When we are in a negative emotional state (stressed or fearful for example) the amygdala prevents the input from passing along, effectively blocking higher-level thinking and reasoned judgment. The incoming stimuli and signals are left for the amygdala itself to process an automatic reflexive response of “flight, flight, or freeze.”The hippocampus is another limbic system structure. These twin crescent-shaped bodies reside in the central brain area, one behind each ear, in the temporal lobes. The hippocampus assists in managing our response to fear and threats and it is a storage of memory and learning.
Information from the limbic system is fed to the prefrontal cortex-the learning, reasoning, and thinking center of the brain. This highly evolved area of the brain controls our decision making, focuses our attention, and allows us to learn
to read, write, compute, analyze, predict, comprehend, and interpret. The prefrontal cortex makes up over 10% of the volume of the brain and thus is involved in many functions. Executive function is probably the one category that the prefrontal cortex is probably best known for. In general, executive functions focus on controlling short-sighted, reflective behaviors to take part in things like planning, decision-making,problem-solving, self-control, and acting with long-term goals in mind.
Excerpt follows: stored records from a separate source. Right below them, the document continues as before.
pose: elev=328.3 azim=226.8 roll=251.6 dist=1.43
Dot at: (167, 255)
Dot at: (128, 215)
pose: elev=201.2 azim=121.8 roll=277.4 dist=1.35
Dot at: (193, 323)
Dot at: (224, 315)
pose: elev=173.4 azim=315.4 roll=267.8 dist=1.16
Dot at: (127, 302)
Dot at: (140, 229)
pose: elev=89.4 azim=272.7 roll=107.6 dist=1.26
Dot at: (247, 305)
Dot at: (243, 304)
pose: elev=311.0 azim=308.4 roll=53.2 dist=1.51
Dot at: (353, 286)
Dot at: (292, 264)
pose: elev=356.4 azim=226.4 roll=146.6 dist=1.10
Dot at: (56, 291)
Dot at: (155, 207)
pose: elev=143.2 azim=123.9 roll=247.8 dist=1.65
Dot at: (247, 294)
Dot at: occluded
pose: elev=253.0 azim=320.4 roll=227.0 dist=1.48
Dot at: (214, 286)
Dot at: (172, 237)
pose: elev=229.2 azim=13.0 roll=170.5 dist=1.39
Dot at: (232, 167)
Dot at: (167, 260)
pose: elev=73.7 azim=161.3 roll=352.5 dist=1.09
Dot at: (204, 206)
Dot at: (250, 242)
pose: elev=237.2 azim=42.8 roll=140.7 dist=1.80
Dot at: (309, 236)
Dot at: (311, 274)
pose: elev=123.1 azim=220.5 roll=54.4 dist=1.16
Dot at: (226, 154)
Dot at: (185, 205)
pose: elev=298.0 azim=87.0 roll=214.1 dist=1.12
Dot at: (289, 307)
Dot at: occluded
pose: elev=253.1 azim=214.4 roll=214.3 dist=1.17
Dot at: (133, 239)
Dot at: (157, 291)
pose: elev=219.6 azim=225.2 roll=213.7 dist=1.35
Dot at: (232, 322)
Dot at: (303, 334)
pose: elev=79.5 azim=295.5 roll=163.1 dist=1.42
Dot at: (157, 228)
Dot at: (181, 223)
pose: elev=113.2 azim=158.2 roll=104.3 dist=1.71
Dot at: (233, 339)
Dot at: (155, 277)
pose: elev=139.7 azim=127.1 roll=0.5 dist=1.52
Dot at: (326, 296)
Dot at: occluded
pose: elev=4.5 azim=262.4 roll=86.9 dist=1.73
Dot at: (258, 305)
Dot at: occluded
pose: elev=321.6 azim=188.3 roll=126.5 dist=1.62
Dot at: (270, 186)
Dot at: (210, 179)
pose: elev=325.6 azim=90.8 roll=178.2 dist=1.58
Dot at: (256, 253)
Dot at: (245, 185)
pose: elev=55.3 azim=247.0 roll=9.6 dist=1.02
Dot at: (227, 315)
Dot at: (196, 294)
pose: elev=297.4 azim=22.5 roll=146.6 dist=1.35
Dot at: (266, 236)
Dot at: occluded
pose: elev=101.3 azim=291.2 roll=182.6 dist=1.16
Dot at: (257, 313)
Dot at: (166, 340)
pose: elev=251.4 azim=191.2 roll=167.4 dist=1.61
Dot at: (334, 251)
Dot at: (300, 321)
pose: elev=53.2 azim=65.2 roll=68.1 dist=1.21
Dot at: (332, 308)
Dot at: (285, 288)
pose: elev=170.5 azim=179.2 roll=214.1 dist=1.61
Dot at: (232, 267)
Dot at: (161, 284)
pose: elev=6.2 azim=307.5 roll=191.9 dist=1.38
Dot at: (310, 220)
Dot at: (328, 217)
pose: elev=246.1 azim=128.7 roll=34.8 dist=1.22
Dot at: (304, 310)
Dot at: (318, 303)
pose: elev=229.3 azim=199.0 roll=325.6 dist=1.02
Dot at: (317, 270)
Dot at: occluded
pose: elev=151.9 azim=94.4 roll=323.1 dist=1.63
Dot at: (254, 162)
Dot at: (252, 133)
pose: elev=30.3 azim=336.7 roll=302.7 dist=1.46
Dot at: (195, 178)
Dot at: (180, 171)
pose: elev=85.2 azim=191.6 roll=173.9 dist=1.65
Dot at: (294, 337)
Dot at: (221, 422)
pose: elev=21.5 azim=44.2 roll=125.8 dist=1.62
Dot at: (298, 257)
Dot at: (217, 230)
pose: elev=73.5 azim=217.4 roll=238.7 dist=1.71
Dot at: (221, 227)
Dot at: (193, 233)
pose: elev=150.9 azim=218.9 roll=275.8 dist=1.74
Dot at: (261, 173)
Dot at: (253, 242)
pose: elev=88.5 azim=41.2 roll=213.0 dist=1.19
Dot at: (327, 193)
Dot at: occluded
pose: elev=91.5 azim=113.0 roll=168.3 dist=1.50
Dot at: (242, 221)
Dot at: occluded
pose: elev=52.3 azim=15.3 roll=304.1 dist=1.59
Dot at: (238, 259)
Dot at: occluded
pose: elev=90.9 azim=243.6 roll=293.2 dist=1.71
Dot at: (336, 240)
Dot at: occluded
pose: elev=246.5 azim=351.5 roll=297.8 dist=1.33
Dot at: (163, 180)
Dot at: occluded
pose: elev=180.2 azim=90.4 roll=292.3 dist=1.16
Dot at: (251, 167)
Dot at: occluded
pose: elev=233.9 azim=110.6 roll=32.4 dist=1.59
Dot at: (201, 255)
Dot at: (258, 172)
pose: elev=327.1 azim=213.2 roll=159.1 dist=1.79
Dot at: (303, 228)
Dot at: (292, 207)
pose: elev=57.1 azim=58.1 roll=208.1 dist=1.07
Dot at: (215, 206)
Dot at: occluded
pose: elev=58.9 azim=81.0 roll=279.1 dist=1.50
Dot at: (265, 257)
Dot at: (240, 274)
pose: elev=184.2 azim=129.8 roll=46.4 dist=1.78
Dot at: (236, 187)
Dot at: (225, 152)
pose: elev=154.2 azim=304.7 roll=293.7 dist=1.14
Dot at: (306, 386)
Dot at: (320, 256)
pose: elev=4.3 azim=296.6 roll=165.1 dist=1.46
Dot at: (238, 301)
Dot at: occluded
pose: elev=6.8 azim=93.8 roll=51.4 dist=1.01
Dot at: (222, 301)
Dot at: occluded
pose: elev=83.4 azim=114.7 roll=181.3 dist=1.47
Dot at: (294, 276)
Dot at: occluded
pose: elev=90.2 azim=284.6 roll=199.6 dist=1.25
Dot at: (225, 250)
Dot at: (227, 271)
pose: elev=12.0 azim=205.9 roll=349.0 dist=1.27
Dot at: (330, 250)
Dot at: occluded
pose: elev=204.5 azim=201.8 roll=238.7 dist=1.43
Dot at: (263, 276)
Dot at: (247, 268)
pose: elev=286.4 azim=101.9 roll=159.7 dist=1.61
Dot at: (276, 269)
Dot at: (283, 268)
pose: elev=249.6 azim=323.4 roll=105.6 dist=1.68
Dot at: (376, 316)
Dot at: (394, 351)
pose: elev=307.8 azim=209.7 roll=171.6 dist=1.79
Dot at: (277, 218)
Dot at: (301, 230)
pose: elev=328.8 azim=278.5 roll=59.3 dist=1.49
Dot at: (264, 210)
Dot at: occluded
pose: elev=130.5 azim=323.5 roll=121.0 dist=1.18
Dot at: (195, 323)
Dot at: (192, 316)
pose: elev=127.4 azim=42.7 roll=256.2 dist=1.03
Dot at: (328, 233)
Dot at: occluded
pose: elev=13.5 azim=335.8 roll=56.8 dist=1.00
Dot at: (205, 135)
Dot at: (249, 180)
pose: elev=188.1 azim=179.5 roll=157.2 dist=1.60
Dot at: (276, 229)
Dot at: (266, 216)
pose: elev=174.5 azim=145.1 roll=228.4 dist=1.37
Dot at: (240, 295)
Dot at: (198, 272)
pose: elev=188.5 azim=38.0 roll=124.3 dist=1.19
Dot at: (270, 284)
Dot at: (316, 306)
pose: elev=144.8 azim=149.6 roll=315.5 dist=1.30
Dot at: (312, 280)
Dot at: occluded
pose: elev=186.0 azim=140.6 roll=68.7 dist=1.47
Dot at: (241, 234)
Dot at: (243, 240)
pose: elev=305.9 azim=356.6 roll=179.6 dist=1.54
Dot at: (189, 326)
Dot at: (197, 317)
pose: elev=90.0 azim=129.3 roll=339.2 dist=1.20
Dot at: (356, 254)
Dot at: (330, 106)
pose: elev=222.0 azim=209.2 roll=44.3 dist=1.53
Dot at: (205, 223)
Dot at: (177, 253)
When we are happy, peaceful, and calm our brain is flush with dopamine. Feelings such as optimism, gratitude, hope, and an overall sense of well-being, as well as helping and loving ourselves and others.
What benefits can be arrived from practicing mindfulness?
Practicing mindfulness makes us a good example and a role model for our children.
Mindfulness can develop strategies to remain calm throughout the day.
Mindfulness helps us to be consistent.
Mindfulness develops our empathy and caring for our work colleagues and children.
Mindfulness develops our listening skills so adults can listen to their peers and children more intently. Mindfulness helps us be kinder to ourselves, hopefully, less judgemental and more encouraging. Mindfulness helps us to be in more control of our feelings.
Find a place to relax and be mindful in your workplace or at a regular
time throughout the day.
Notice and praise your efforts.
Be your own best friend.
Try this simple exercise
Mindful breathing for 1 minute
Lower your eyes and notice when you feel your breath. That might be the air going in and out of your nostrils or the rise and full of your chest or stomach. If you can’t feel anything, lace your hand on your stomach and notice how your hand gently rises and falls with your breath. If you like you can just lengthen the in-breath and the out-breath or just breathe naturally. Your body knows how to breathe.
Focus on your breath. When your mind wanders, as it will do, just bring your attention back to your breath. This can be done for longer than a minute. However, even for one minute, it will allow you to pause and be in the moment. Or you might just like to breathe out stress on the out-breath and breathe in peace on the in-breath.
Mindful time uses simple activities that are realistic and achievable,
so that you can strengthen your inner calm and be more relaxed and happy in your school or setting.